Can you think of a way to cleanly separate progress-tracking code and functional code? (Can there be a progress-tracking decorator or something?)
It seems like this code would benefit from the null object pattern.
# a progress bar that uses ProgressMeter
class RealProgressBar:
pm = Nothing
def setMaximum(self, max):
pm = progress.ProgressMeter(total=max)
pc = 0
def progress(self):
pc += 1
if pc % 100 = 0:
pm.update(pc)
# a fake progress bar that does nothing
class NoProgressBar:
def setMaximum(self, max):
pass
def progress(self):
pass
# Iterate with a given progress bar
def bigIteration(collection, progressBar=NoProgressBar()):
progressBar.setMaximum(len(collection))
for element in collection:
progressBar.progress()
doWork(element)
bigIteration(collection, RealProgressBar())
(Pardon my French, er, Python, it's not my native language ;) Hope you get the idea, though.)
This lets you move the progress update logic from the loop, but you still have some progress related calls in there.
You can remove this part if you create a generator from the collection that automatically tracks progress as you iterate it.
# turn a collection into one that shows progress when iterated
def withProgress(collection, progressBar=NoProgressBar()):
progressBar.setMaximum(len(collection))
for element in collection:
progressBar.progress();
yield element
# simple iteration function
def bigIteration(collection):
for element in collection:
doWork(element)
# let's iterate with progress reports
bigIteration(withProgress(collection, RealProgressBar()))
This approach leaves your bigIteration function as is and is highly composable. For example, let's say you also want to add cancellation this big iteration of yours. Just create another generator that happens to be cancellable.
# highly simplified cancellation token
# probably needs synchronization
class CancellationToken:
cancelled = False
def isCancelled(self):
return cancelled
def cancel(self):
cancelled = True
# iterates a collection with cancellation support
def withCancellation(collection, cancelToken):
for element in collection:
if cancelToken.isCancelled():
break
yield element
progressCollection = withProgress(collection, RealProgressBar())
cancellableCollection = withCancellation(progressCollection, cancelToken)
bigIteration(cancellableCollection)
# meanwhile, on another thread...
cancelToken.cancel()
You could rewrite bigIteration as a generator function as follows:
def bigIteration(collection):
for element in collection:
doWork(element)
yield element
Then, you could do a great deal outside of this:
def mycollection = [1,2,3]
if progressBar:
pm = progress.ProgressMeter(total=len(collection))
pc = 0
for item in bigIteration(mycollection):
pc += 1
if pc % 100 = 0:
pm.update(pc)
else:
for item in bigIteration(mycollection):
pass
My approach would be like that:
The looping code yields the progress percentage whenever it changes (or whenever it wants to report it). The progress-tracking code then reads from the generator until it's empty; updating the progress bar after every read.

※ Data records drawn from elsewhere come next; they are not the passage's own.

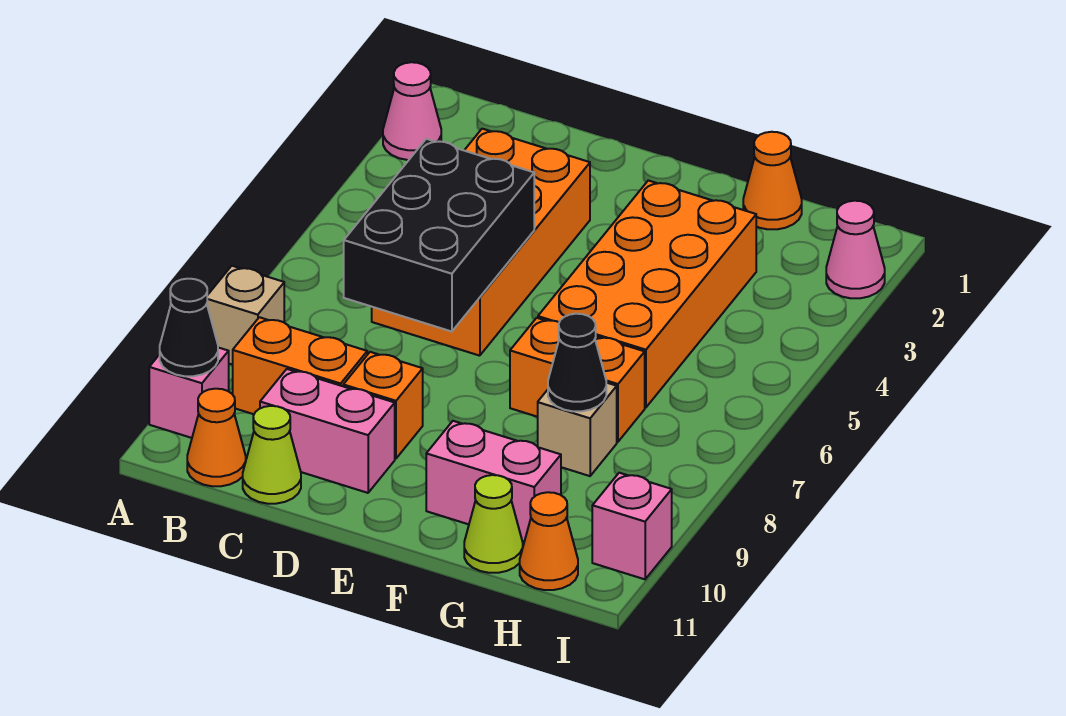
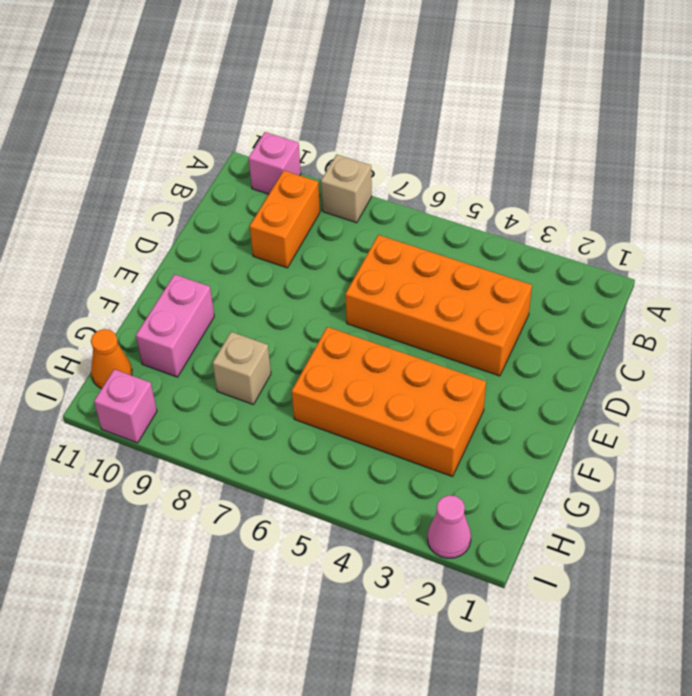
none -> pink cone A2 level 1
none -> orange cone B11 level 1
none -> pink brick C10:D10 level 1

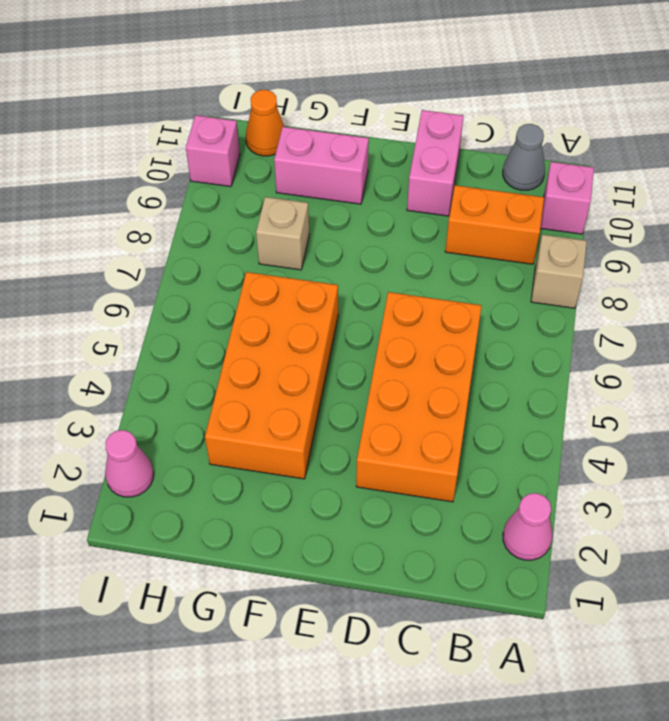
grey cone B11 level 1 -> orange cone B11 level 1
pink brick D10:D11 level 1 -> pink brick C10:D10 level 1
none -> lime cone C11 level 1
none -> orange brick D9 level 1
none -> orange brick F7:G7 level 1

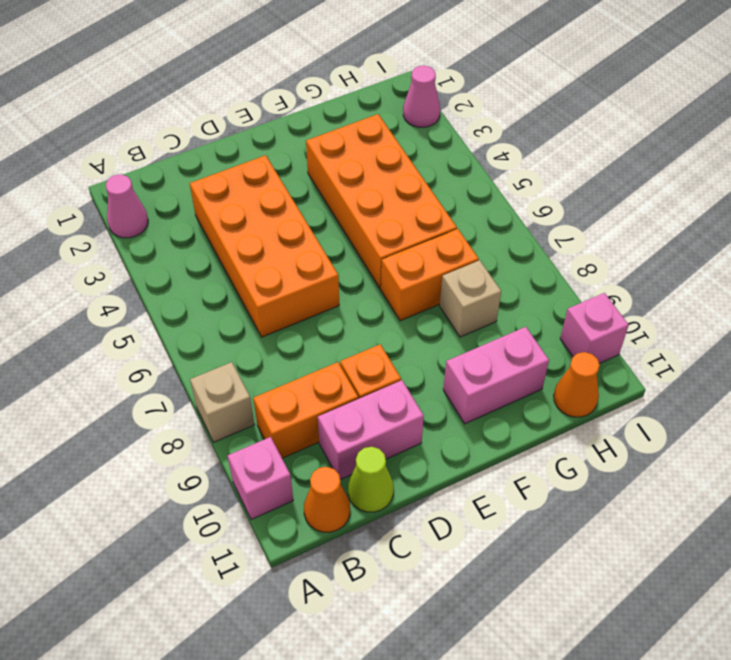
none -> orange cone G1 level 1
none -> lime cone G11 level 1
none -> black cone A10 level 2

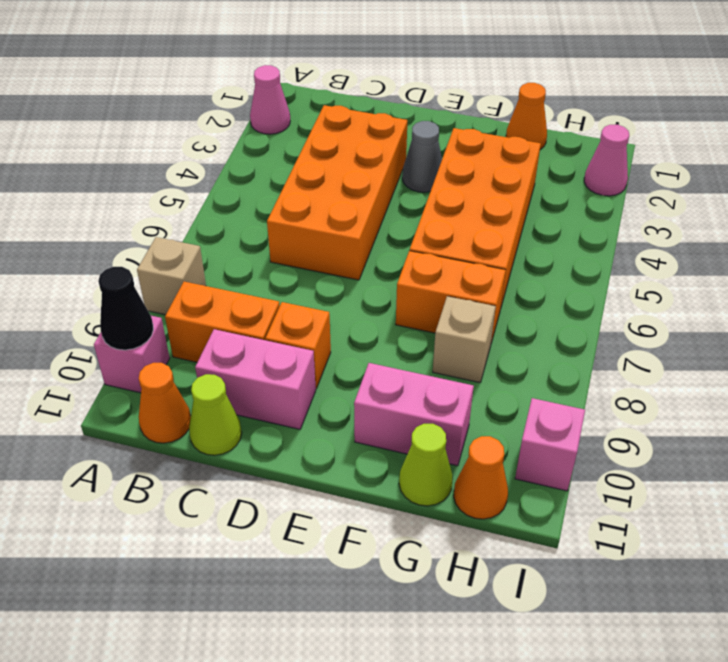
grey cone E3 level 1 -> none
none -> black brick C5:D7 level 2
none -> black cone G8 level 2

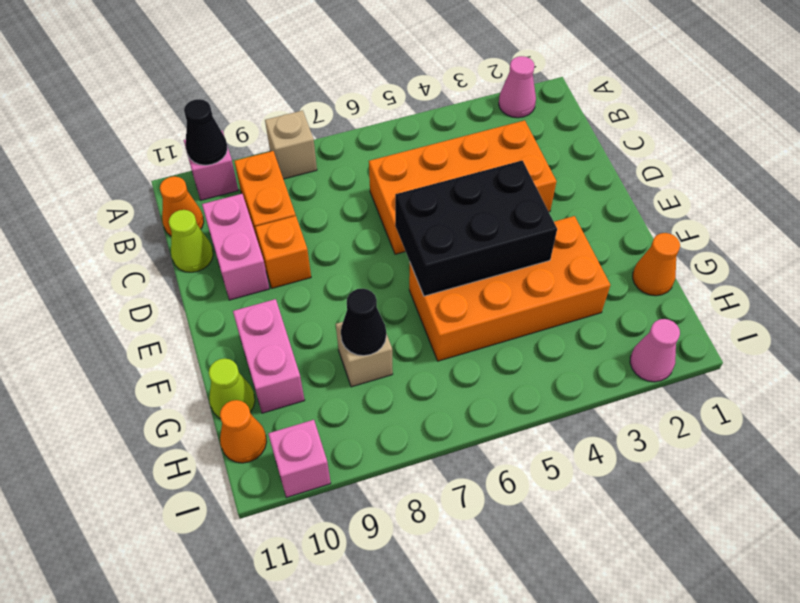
black brick E4:F6 level 2 -> black brick C5:D7 level 2
none -> orange brick F7:G7 level 1

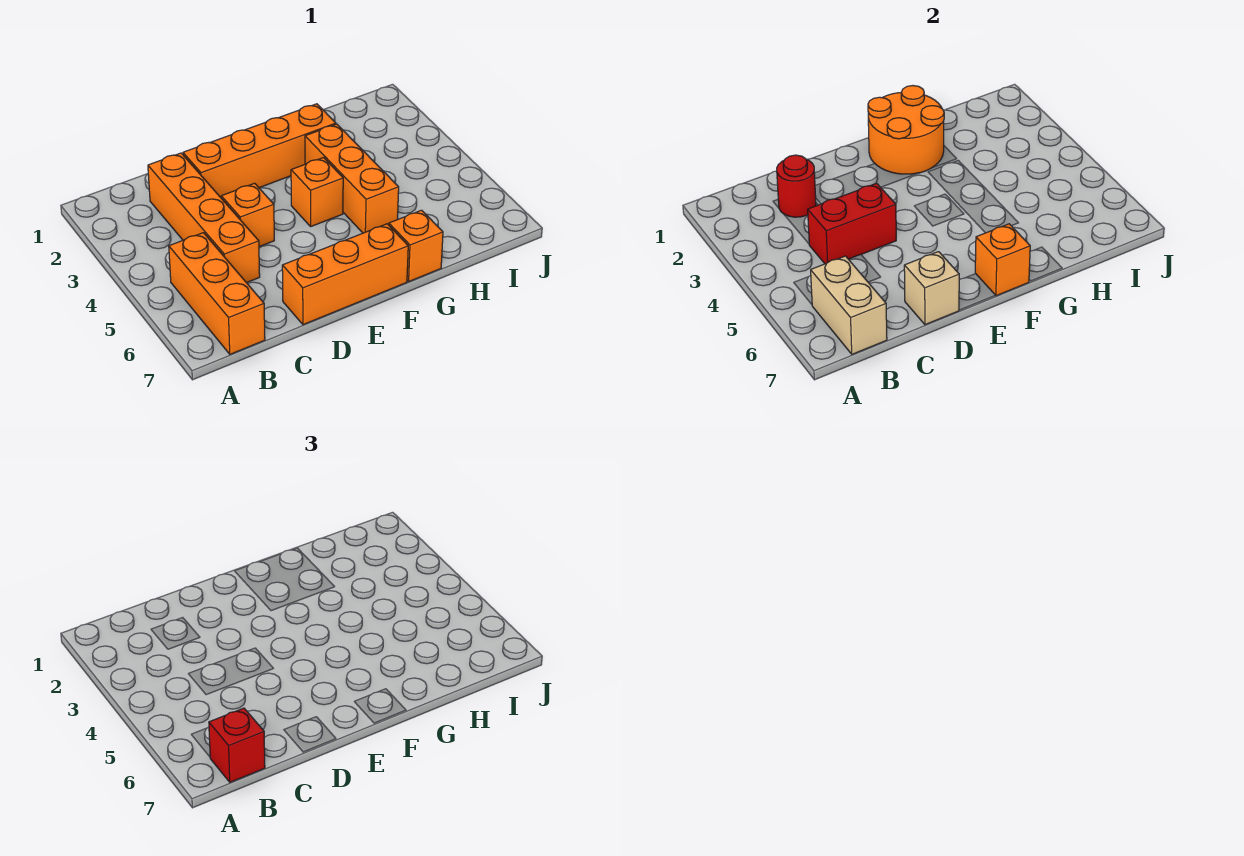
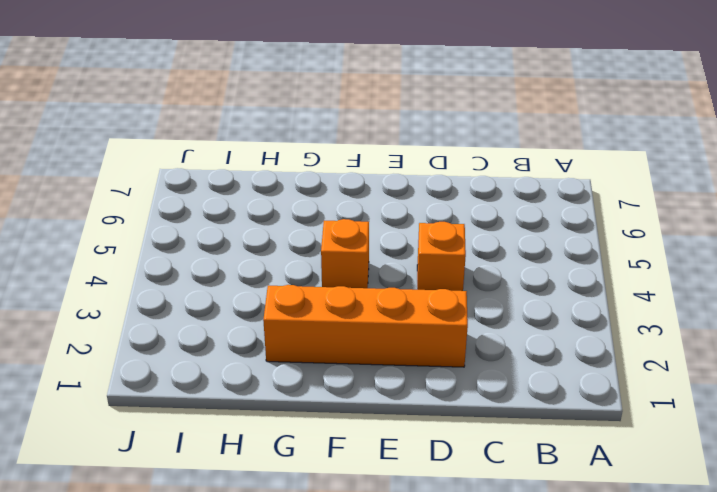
none -> orange brick B5:B7 level 1
none -> orange brick C2:C5 level 1
none -> orange brick D7:F7 level 1

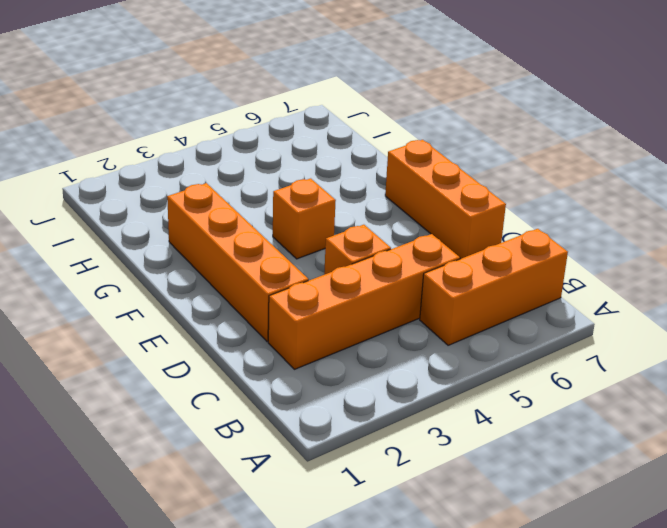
none -> orange brick G3:G5 level 1
none -> orange brick G7 level 1
none -> tan brick B6:B7 level 2

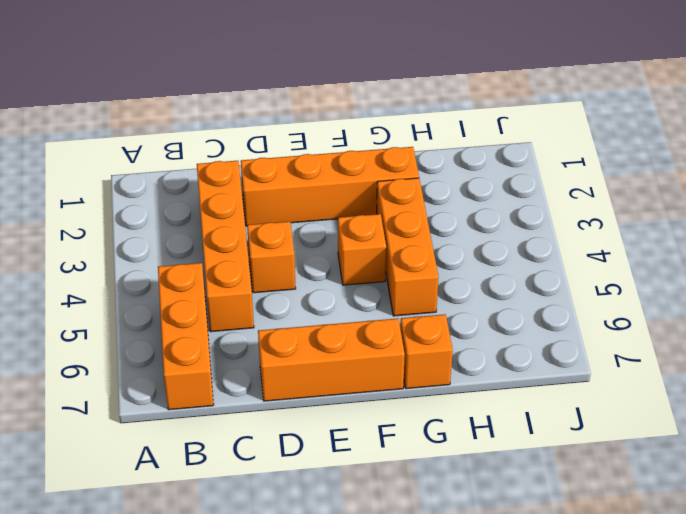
none -> tan brick B6:B7 level 2
none -> red round brick C2 level 2
none -> red brick C4:D4 level 2

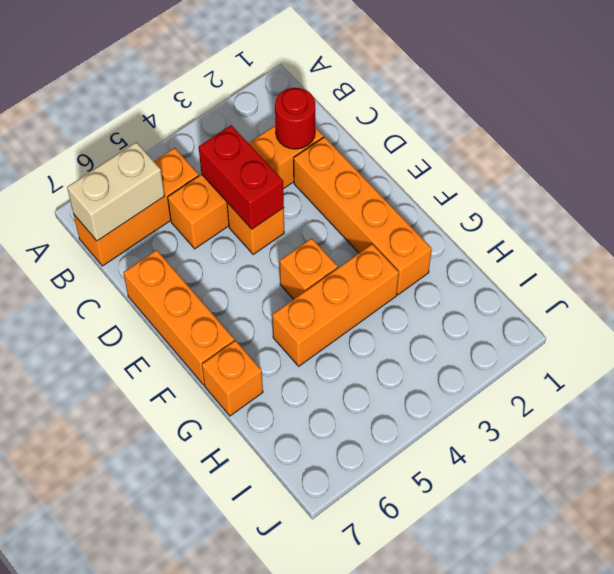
none -> tan brick D7 level 2
none -> orange round brick F1:G2 level 2
none -> orange brick F7 level 2

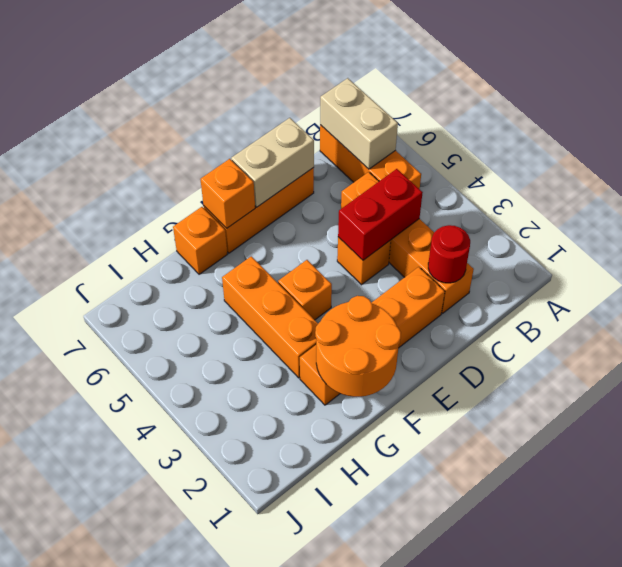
tan brick D7:E7 level 2 -> tan brick D7 level 2
none -> red brick B7 level 3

However, this also has some disadvantages:
You need a function to call it without a progress bar as you still need to read from the generator until it's empty.
You cannot easily return a value at the end. A solution would be wrapping the return value though so the progress method can determine if the function yielded a progress update or a return value. Actually, it might be nicer to wrap the progress update so the regular return value can be yielded unwrapped - but that'd require much more wrapping since it would need to be done for every progress update instead just once.